**Prompt:** Images excluded, repeat each entry below exactly.

**Entries supplied:**
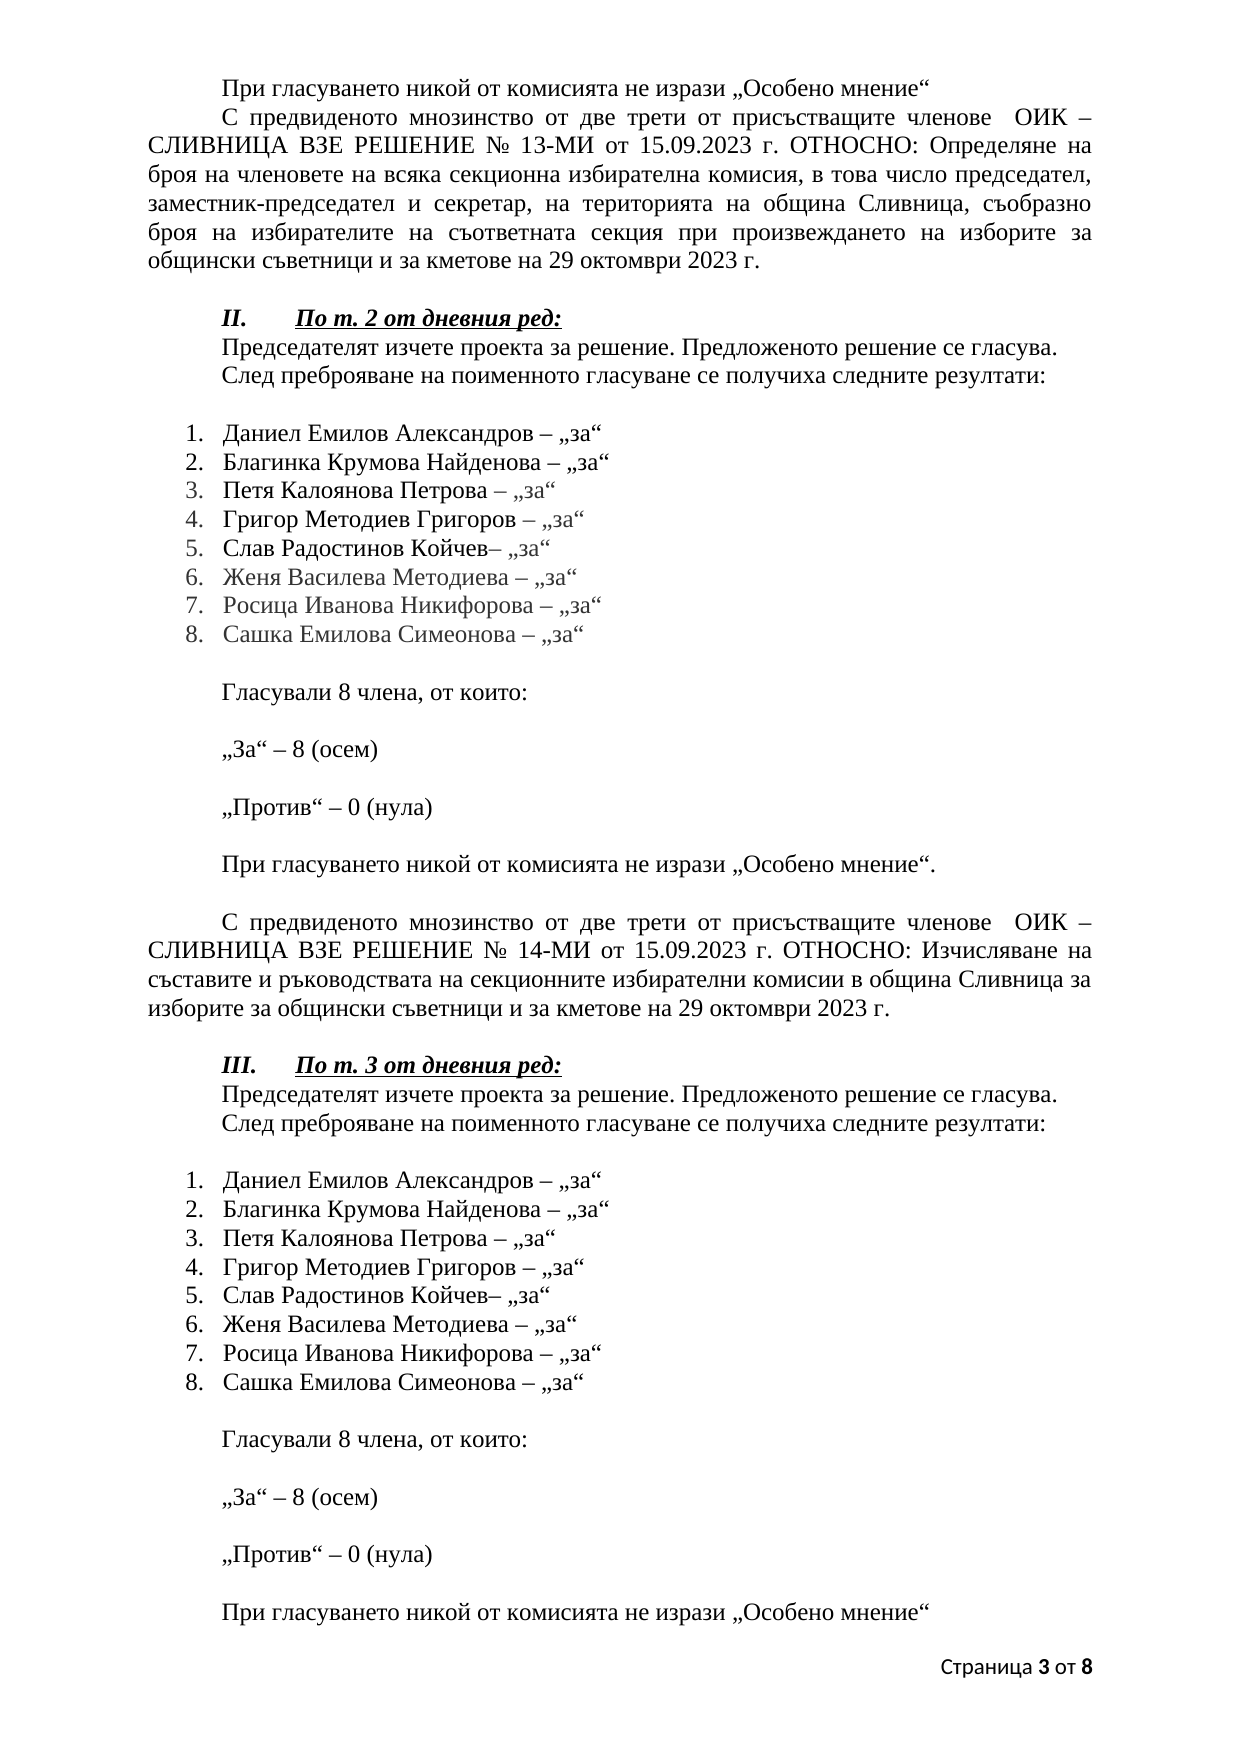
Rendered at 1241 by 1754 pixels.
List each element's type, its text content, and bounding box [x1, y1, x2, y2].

list „Против“ – 0 (нула) [148, 1539, 1093, 1568]
list При гласуването никой от комисията не изрази „Особено мнение“ [148, 1597, 1093, 1626]
text Гласували 8 члена, от които: [148, 677, 1093, 706]
list Сашка Емилова Симеонова – „за“ [185, 1367, 1093, 1396]
list По т. 2 от дневния ред: [148, 303, 1093, 332]
list Петя Калоянова Петрова – „за“ [185, 1223, 1093, 1252]
list Росица Иванова Никифорова – „за“ [185, 591, 1093, 619]
list След преброяване на поименното гласуване се получиха следните резултати: [148, 1108, 1093, 1137]
list Благинка Крумова Найденова – „за“ [185, 1194, 1093, 1223]
list Даниел Емилов Александров – „за“ [185, 1166, 1093, 1194]
text При гласуването никой от комисията не изрази „Особено мнение“ [148, 73, 1093, 102]
text Гласували 8 члена, от които: [148, 1424, 1093, 1453]
text „За“ – 8 (осем) [148, 734, 1093, 763]
list Женя Василева Методиева – „за“ [185, 1309, 1093, 1338]
list С предвиденото мнозинство от две трети от присъстващите членове ОИК – СЛИВНИЦА ВЗЕ РЕШЕНИЕ № 13-МИ от 15.09.2023 г. ОТНОСНО: Определяне на броя на членовете на всяка секционна избирателна комисия, в това число председател, заместник-председател и секретар, на територията на община Сливница, съобразно броя на избирателите на съответната секция при произвеждането на изборите за общински съветници и за кметове на 29 октомври 2023 г. [148, 102, 1093, 274]
list Росица Иванова Никифорова – „за“ [185, 1338, 1093, 1367]
list Петя Калоянова Петрова – „за“ [185, 476, 1093, 504]
list По т. 3 от дневния ред: [148, 1051, 1093, 1079]
text Председателят изчете проекта за решение. Предложеното решение се гласува. [148, 1079, 1093, 1108]
list След преброяване на поименното гласуване се получиха следните резултати: [148, 361, 1093, 389]
list Григор Методиев Григоров – „за“ [185, 504, 1093, 533]
list Слав Радостинов Койчев– „за“ [185, 1281, 1093, 1309]
list При гласуването никой от комисията не изрази „Особено мнение“. [148, 849, 1093, 878]
list „Против“ – 0 (нула) [148, 792, 1093, 821]
list Григор Методиев Григоров – „за“ [185, 1252, 1093, 1281]
list Благинка Крумова Найденова – „за“ [185, 447, 1093, 476]
list Слав Радостинов Койчев– „за“ [185, 533, 1093, 562]
list Председателят изчете проекта за решение. Предложеното решение се гласува. [148, 332, 1093, 361]
list Даниел Емилов Александров – „за“ [185, 418, 1093, 447]
list Сашка Емилова Симеонова – „за“ [185, 619, 1093, 648]
list Женя Василева Методиева – „за“ [185, 562, 1093, 591]
text С предвиденото мнозинство от две трети от присъстващите членове ОИК – СЛИВНИЦА ВЗЕ РЕШЕНИЕ № 14-МИ от 15.09.2023 г. ОТНОСНО: Изчисляване на съставите и ръководствата на секционните избирателни комисии в община Сливница за изборите за общински съветници и за кметове на 29 октомври 2023 г. [148, 907, 1093, 1022]
text „За“ – 8 (осем) [148, 1482, 1093, 1511]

**Written response:**
Rendered at 1241 by 1754 pixels.
List each element's type, its text content, and bounding box [x1, y1, x2, y2].

list „Против“ – 0 (нула) [148, 1539, 1093, 1568]
list При гласуването никой от комисията не изрази „Особено мнение“ [148, 1597, 1093, 1626]
text Гласували 8 члена, от които: [148, 677, 1093, 706]
list Сашка Емилова Симеонова – „за“ [185, 1367, 1093, 1396]
list По т. 2 от дневния ред: [148, 303, 1093, 332]
list Петя Калоянова Петрова – „за“ [185, 1223, 1093, 1252]
list Росица Иванова Никифорова – „за“ [185, 591, 1093, 619]
list След преброяване на поименното гласуване се получиха следните резултати: [148, 1108, 1093, 1137]
list Благинка Крумова Найденова – „за“ [185, 1194, 1093, 1223]
list Даниел Емилов Александров – „за“ [185, 1166, 1093, 1194]
text При гласуването никой от комисията не изрази „Особено мнение“ [148, 73, 1093, 102]
text Гласували 8 члена, от които: [148, 1424, 1093, 1453]
text „За“ – 8 (осем) [148, 734, 1093, 763]
list Женя Василева Методиева – „за“ [185, 1309, 1093, 1338]
list С предвиденото мнозинство от две трети от присъстващите членове ОИК – СЛИВНИЦА ВЗЕ РЕШЕНИЕ № 13-МИ от 15.09.2023 г. ОТНОСНО: Определяне на броя на членовете на всяка секционна избирателна комисия, в това число председател, заместник-председател и секретар, на територията на община Сливница, съобразно броя на избирателите на съответната секция при произвеждането на изборите за общински съветници и за кметове на 29 октомври 2023 г. [148, 102, 1093, 274]
list Росица Иванова Никифорова – „за“ [185, 1338, 1093, 1367]
list Петя Калоянова Петрова – „за“ [185, 476, 1093, 504]
list По т. 3 от дневния ред: [148, 1051, 1093, 1079]
text Председателят изчете проекта за решение. Предложеното решение се гласува. [148, 1079, 1093, 1108]
list След преброяване на поименното гласуване се получиха следните резултати: [148, 361, 1093, 389]
list Григор Методиев Григоров – „за“ [185, 504, 1093, 533]
list Слав Радостинов Койчев– „за“ [185, 1281, 1093, 1309]
list При гласуването никой от комисията не изрази „Особено мнение“. [148, 849, 1093, 878]
list „Против“ – 0 (нула) [148, 792, 1093, 821]
list Григор Методиев Григоров – „за“ [185, 1252, 1093, 1281]
list Благинка Крумова Найденова – „за“ [185, 447, 1093, 476]
list Слав Радостинов Койчев– „за“ [185, 533, 1093, 562]
list Председателят изчете проекта за решение. Предложеното решение се гласува. [148, 332, 1093, 361]
list Даниел Емилов Александров – „за“ [185, 418, 1093, 447]
list Сашка Емилова Симеонова – „за“ [185, 619, 1093, 648]
list Женя Василева Методиева – „за“ [185, 562, 1093, 591]
text С предвиденото мнозинство от две трети от присъстващите членове ОИК – СЛИВНИЦА ВЗЕ РЕШЕНИЕ № 14-МИ от 15.09.2023 г. ОТНОСНО: Изчисляване на съставите и ръководствата на секционните избирателни комисии в община Сливница за изборите за общински съветници и за кметове на 29 октомври 2023 г. [148, 907, 1093, 1022]
text „За“ – 8 (осем) [148, 1482, 1093, 1511]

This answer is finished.